Records to process
==============================

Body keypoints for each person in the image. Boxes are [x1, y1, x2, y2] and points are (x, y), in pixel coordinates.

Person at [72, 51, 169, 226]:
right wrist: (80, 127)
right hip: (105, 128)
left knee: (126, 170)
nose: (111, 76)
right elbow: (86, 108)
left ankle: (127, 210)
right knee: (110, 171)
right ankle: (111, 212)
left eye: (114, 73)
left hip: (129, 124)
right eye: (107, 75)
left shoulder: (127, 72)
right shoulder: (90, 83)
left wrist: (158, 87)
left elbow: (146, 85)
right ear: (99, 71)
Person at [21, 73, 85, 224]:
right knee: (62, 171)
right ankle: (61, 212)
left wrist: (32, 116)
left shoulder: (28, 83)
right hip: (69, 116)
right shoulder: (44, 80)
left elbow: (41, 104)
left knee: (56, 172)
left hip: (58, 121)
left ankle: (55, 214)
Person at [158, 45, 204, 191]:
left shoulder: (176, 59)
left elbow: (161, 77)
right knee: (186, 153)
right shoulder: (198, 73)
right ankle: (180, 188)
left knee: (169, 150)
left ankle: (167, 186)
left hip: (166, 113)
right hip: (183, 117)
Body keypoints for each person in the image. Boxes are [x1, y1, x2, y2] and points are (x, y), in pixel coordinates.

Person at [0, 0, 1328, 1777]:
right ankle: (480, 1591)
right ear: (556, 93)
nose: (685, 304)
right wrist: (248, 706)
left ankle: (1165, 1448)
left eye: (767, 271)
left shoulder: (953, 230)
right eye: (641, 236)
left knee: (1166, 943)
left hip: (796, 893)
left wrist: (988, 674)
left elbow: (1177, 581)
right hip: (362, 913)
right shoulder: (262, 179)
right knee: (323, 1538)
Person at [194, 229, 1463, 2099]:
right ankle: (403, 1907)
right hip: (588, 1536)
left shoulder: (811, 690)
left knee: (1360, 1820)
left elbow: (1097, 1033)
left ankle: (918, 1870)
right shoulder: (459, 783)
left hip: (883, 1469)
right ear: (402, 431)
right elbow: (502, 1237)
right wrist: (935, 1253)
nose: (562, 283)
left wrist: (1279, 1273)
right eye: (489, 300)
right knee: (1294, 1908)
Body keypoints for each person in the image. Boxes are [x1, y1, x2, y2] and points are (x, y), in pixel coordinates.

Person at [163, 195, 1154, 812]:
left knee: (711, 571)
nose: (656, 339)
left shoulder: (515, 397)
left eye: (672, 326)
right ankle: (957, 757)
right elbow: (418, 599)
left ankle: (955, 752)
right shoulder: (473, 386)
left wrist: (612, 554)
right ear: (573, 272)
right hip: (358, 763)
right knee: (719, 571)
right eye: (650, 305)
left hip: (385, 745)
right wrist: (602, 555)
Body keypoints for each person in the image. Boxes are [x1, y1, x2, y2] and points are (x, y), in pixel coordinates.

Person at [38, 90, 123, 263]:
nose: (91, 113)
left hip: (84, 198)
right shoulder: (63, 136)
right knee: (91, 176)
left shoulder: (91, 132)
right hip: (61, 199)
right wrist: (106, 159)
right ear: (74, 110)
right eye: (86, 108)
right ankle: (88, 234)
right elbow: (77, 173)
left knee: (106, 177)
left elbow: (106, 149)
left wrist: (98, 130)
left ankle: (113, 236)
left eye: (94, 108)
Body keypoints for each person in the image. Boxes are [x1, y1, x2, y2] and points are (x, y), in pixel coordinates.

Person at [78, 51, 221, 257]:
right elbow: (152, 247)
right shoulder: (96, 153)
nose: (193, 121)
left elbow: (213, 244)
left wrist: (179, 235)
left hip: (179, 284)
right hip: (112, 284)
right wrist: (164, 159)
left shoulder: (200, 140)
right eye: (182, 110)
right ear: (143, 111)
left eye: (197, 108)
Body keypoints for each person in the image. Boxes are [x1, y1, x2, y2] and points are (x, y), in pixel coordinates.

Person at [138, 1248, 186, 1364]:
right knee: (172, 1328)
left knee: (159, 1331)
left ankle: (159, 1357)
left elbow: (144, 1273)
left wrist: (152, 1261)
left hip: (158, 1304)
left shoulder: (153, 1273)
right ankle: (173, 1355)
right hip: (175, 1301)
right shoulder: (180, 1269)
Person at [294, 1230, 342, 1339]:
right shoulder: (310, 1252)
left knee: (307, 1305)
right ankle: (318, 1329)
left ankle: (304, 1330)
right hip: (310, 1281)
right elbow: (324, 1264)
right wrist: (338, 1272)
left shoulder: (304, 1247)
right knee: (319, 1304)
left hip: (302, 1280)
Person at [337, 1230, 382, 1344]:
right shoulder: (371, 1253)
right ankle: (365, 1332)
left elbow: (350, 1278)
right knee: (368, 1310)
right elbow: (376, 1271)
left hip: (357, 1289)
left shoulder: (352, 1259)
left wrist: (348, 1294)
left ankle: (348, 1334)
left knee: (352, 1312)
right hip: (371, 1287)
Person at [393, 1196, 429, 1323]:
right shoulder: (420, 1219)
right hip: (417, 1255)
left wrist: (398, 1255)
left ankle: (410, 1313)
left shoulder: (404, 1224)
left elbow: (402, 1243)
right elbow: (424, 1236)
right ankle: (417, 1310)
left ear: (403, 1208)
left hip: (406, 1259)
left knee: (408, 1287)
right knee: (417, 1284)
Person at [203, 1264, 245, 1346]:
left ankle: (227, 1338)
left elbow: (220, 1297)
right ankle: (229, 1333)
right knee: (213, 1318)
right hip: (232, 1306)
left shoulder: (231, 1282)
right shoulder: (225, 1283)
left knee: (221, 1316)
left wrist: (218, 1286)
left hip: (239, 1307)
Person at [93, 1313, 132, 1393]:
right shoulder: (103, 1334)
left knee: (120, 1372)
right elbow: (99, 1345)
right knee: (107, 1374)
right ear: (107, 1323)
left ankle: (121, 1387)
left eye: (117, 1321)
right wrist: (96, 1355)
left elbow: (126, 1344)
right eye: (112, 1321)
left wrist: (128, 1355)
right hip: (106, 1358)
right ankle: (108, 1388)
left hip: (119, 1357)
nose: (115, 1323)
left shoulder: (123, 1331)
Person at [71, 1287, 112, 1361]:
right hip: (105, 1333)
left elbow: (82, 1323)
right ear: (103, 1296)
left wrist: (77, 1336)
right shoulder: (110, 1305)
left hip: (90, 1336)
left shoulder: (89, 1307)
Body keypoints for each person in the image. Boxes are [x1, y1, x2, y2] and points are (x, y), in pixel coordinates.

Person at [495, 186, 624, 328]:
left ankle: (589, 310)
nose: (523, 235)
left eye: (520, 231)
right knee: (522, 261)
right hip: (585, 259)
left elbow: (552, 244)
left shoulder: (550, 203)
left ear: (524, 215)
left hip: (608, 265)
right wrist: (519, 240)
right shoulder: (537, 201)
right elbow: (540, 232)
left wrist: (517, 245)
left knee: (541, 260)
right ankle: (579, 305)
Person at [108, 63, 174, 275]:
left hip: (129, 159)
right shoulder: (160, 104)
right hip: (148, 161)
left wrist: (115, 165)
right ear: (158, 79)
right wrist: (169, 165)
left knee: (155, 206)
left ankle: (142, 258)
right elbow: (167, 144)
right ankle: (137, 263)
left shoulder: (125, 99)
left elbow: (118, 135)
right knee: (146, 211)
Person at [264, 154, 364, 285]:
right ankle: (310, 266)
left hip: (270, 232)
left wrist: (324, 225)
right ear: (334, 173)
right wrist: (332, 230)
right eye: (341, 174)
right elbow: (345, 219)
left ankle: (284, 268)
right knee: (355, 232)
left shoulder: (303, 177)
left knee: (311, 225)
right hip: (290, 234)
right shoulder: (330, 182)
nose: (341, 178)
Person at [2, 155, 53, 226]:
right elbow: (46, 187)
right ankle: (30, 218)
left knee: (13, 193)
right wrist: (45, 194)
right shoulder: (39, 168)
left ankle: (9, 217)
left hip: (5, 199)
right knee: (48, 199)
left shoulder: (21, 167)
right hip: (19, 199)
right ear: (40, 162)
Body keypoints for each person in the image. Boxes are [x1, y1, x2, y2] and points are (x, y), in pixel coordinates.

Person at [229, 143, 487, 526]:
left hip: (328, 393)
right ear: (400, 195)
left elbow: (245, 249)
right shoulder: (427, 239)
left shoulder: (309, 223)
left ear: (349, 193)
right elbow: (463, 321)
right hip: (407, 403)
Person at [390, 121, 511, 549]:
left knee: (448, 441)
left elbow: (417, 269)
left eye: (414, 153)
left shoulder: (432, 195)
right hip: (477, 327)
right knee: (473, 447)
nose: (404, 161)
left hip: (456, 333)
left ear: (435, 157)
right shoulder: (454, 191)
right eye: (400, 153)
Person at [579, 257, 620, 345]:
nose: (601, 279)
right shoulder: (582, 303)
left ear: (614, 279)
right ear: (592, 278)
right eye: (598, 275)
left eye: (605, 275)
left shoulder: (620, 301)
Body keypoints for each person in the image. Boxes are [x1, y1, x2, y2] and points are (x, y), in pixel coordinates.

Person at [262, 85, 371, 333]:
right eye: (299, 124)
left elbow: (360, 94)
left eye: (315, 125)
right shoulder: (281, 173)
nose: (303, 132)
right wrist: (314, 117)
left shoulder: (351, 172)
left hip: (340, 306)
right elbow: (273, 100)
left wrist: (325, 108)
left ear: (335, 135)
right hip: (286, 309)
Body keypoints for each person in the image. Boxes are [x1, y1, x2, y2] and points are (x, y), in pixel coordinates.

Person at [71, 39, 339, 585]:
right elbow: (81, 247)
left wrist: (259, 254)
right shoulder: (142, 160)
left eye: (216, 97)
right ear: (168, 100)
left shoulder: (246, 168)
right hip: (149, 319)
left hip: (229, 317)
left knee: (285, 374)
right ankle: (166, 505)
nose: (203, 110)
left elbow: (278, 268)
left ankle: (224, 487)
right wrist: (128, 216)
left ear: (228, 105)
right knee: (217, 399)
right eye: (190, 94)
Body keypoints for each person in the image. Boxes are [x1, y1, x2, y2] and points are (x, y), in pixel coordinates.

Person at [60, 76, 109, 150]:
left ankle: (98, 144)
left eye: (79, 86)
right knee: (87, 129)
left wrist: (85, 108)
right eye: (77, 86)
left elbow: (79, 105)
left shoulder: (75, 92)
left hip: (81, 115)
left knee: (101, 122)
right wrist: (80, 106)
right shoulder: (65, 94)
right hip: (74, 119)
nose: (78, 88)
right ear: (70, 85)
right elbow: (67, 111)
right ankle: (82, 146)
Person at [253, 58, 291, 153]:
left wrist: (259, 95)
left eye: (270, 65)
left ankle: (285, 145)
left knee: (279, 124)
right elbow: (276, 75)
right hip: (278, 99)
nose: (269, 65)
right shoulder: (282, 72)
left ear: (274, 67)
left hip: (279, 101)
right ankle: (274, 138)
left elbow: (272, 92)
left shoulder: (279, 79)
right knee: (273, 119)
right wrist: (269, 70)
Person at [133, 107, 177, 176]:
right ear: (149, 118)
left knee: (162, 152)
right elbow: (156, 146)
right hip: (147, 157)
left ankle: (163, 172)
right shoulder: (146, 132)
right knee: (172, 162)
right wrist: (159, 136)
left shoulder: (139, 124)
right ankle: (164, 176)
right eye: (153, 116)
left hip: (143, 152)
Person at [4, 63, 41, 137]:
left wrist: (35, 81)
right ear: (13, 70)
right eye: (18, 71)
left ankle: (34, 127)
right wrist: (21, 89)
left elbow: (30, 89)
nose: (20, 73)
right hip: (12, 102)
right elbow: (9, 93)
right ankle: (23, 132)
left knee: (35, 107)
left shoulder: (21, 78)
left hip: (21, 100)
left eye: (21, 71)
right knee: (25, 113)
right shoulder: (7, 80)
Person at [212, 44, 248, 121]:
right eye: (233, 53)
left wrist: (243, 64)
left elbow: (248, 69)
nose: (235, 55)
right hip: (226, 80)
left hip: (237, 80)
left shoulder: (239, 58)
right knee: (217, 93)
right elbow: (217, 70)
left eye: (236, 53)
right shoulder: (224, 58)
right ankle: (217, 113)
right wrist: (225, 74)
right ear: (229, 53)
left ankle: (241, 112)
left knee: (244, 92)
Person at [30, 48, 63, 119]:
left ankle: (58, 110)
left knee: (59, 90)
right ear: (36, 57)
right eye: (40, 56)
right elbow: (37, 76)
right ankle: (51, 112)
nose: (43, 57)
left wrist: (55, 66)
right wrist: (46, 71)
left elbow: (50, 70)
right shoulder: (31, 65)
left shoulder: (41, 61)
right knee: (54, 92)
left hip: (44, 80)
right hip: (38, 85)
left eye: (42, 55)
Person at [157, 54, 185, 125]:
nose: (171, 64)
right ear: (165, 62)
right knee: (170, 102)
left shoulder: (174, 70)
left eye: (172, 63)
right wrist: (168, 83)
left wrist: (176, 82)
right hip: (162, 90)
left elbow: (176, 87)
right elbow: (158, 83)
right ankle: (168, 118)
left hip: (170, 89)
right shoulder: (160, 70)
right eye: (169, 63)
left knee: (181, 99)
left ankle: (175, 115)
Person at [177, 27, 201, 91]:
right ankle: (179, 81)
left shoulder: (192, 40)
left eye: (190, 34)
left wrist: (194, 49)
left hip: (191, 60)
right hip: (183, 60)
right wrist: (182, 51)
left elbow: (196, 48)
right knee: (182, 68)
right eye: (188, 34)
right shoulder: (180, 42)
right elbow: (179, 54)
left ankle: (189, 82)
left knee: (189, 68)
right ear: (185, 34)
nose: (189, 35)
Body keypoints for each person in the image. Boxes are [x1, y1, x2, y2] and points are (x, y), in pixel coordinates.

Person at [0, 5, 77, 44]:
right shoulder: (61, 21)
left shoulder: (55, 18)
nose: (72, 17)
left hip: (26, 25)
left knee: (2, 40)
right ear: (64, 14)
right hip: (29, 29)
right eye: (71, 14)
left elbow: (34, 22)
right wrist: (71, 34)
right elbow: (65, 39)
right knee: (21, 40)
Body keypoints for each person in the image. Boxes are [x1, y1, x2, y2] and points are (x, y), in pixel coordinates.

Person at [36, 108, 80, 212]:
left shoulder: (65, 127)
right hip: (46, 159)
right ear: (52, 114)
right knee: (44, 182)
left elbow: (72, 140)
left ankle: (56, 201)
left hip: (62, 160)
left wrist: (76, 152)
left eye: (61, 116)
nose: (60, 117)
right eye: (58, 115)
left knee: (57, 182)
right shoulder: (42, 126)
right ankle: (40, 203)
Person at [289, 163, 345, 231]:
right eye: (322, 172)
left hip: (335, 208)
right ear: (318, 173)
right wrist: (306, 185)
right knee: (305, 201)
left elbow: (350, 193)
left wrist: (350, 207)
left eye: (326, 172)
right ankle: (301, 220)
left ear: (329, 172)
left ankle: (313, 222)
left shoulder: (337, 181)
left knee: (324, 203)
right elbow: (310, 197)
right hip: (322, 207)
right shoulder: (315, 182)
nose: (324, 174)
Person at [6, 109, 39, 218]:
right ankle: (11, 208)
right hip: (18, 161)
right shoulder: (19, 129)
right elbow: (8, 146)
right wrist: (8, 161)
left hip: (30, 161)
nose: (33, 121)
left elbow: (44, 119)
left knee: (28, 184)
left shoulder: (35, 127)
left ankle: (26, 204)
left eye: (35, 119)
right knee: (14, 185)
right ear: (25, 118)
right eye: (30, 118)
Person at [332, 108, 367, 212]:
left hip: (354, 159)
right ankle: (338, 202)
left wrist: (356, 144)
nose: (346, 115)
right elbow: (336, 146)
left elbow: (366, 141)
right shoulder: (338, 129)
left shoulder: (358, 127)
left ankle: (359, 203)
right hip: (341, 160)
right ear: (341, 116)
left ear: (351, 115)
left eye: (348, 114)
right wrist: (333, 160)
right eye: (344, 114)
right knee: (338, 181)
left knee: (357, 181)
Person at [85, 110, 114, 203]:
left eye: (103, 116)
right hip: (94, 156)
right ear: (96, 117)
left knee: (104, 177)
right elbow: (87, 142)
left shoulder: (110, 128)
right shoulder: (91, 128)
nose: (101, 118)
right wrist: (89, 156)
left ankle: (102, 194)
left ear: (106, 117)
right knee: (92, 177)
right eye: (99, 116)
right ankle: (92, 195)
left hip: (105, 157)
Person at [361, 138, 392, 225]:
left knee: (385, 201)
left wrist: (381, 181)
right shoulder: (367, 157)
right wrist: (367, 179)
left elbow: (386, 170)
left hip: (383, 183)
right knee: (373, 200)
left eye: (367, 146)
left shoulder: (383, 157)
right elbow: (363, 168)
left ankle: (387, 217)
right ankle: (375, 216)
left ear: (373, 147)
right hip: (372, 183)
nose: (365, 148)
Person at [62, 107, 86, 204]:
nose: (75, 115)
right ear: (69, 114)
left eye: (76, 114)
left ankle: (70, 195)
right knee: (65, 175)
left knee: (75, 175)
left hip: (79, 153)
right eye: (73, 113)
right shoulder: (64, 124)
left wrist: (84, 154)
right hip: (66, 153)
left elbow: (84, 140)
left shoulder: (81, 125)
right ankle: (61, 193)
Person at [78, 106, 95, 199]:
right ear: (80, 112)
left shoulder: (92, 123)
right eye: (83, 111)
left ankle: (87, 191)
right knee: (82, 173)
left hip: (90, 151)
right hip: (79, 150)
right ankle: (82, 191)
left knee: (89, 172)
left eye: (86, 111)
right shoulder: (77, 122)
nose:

==============================

What is required
Copy the lines above exactly. Start with the line containing "left knee: (244, 92)", end with the line containing "right ear: (52, 114)", and include both.

Solution to this exercise
left knee: (244, 92)
Person at [30, 48, 63, 119]:
left ankle: (58, 110)
left knee: (59, 90)
right ear: (36, 57)
right eye: (40, 56)
right elbow: (37, 76)
right ankle: (51, 112)
nose: (43, 57)
left wrist: (55, 66)
right wrist: (46, 71)
left elbow: (50, 70)
right shoulder: (31, 65)
left shoulder: (41, 61)
right knee: (54, 92)
left hip: (44, 80)
right hip: (38, 85)
left eye: (42, 55)
Person at [157, 54, 185, 125]:
nose: (171, 64)
right ear: (165, 62)
right knee: (170, 102)
left shoulder: (174, 70)
left eye: (172, 63)
right wrist: (168, 83)
left wrist: (176, 82)
right hip: (162, 90)
left elbow: (176, 87)
right elbow: (158, 83)
right ankle: (168, 118)
left hip: (170, 89)
right shoulder: (160, 70)
right eye: (169, 63)
left knee: (181, 99)
left ankle: (175, 115)
Person at [177, 27, 201, 91]:
right ankle: (179, 81)
left shoulder: (192, 40)
left eye: (190, 34)
left wrist: (194, 49)
left hip: (191, 60)
right hip: (183, 60)
right wrist: (182, 51)
left elbow: (196, 48)
right knee: (182, 68)
right eye: (188, 34)
right shoulder: (180, 42)
right elbow: (179, 54)
left ankle: (189, 82)
left knee: (189, 68)
right ear: (185, 34)
nose: (189, 35)
Body keypoints for each person in the image. Boxes are [x1, y1, x2, y2] and points are (x, y), in pixel coordinates.

Person at [0, 5, 77, 44]:
right shoulder: (61, 21)
left shoulder: (55, 18)
nose: (72, 17)
left hip: (26, 25)
left knee: (2, 40)
right ear: (64, 14)
right hip: (29, 29)
right eye: (71, 14)
left elbow: (34, 22)
right wrist: (71, 34)
right elbow: (65, 39)
right knee: (21, 40)
Body keypoints for each person in the image. Boxes are [x1, y1, x2, y2] and points are (x, y), in pixel coordinates.

Person at [36, 108, 80, 212]:
left shoulder: (65, 127)
right hip: (46, 159)
right ear: (52, 114)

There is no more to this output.